Agent-Based Modeling for Multimodal Transportation of $CO_2$ for Carbon Capture, Utilization, and Storage: CCUS-Agent

arXiv.org Artificial Intelligence

To understand the system-level interactions between the entities in Carbon Capture, Utilization, and Storage (CCUS), an agent-based foundational modeling tool, CCUS-Agent, is developed for a large-scale study of transportation flows and infrastructure in the United States. Key features of the tool include (i) modular design, (ii) multiple transportation modes, (iii) capabilities for extension, and (iv) testing against various system components and networks of small and large sizes.
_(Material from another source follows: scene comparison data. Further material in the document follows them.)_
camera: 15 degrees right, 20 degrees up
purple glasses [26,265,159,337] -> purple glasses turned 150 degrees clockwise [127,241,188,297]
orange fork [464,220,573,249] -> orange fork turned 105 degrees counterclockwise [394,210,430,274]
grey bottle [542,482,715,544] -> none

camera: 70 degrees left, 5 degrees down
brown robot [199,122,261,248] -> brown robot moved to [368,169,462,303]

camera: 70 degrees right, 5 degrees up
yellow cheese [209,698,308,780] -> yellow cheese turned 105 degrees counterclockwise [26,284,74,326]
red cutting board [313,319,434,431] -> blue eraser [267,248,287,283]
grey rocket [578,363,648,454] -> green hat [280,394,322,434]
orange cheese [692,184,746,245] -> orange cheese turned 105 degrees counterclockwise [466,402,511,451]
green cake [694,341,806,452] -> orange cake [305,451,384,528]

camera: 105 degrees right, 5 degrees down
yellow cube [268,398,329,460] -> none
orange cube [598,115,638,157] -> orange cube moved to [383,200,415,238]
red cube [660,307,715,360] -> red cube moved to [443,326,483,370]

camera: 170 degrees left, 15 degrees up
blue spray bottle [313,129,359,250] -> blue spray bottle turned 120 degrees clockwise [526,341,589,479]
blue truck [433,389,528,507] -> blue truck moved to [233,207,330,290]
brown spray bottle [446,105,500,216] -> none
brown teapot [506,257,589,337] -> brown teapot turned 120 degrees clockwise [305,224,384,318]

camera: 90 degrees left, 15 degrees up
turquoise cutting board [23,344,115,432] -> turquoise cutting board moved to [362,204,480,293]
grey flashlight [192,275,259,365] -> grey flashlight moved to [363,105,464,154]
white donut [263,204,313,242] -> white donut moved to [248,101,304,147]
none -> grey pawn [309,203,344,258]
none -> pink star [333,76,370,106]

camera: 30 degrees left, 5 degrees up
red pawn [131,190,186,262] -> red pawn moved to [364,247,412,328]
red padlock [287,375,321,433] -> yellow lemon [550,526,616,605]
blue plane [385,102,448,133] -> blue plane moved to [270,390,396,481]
Five matching algorithms for CO2 supply agents (e.g., powerplants and industrial facilities) and demand agents (e.g., storage and utilization sites) are explored: Most Profitable First Year (MPFY), Most Profitable All Years (MPAY), Shortest Total Distance First Year (SDFY), Shortest Total Distance All Years (SDAY), and Shortest distance to long-haul transport All Years (ACAY). Before matching, the supply agent, demand agent, and route must be available, and the connection must be profitable. A profitable connection means the supply agent portion of revenue from the 45Q tax credit must cover the supply agent costs and all transportation costs, while the demand agent revenue portion must cover all demand agent costs. A case study employing over 5,500 supply and demand agents and multimodal CCUS transportation infrastructure in the contiguous United States is conducted. The results suggest that it is possible to capture over 9 billion tonnes (GT) of CO2 from 2025 to 2043, which will increase significantly to 22 GT if the capture costs are reduced by 40%. The MPFY and SDFY algorithms capture more CO2 earlier in the time horizon, while the MPAY and SDAY algorithms capture more later in the time horizon.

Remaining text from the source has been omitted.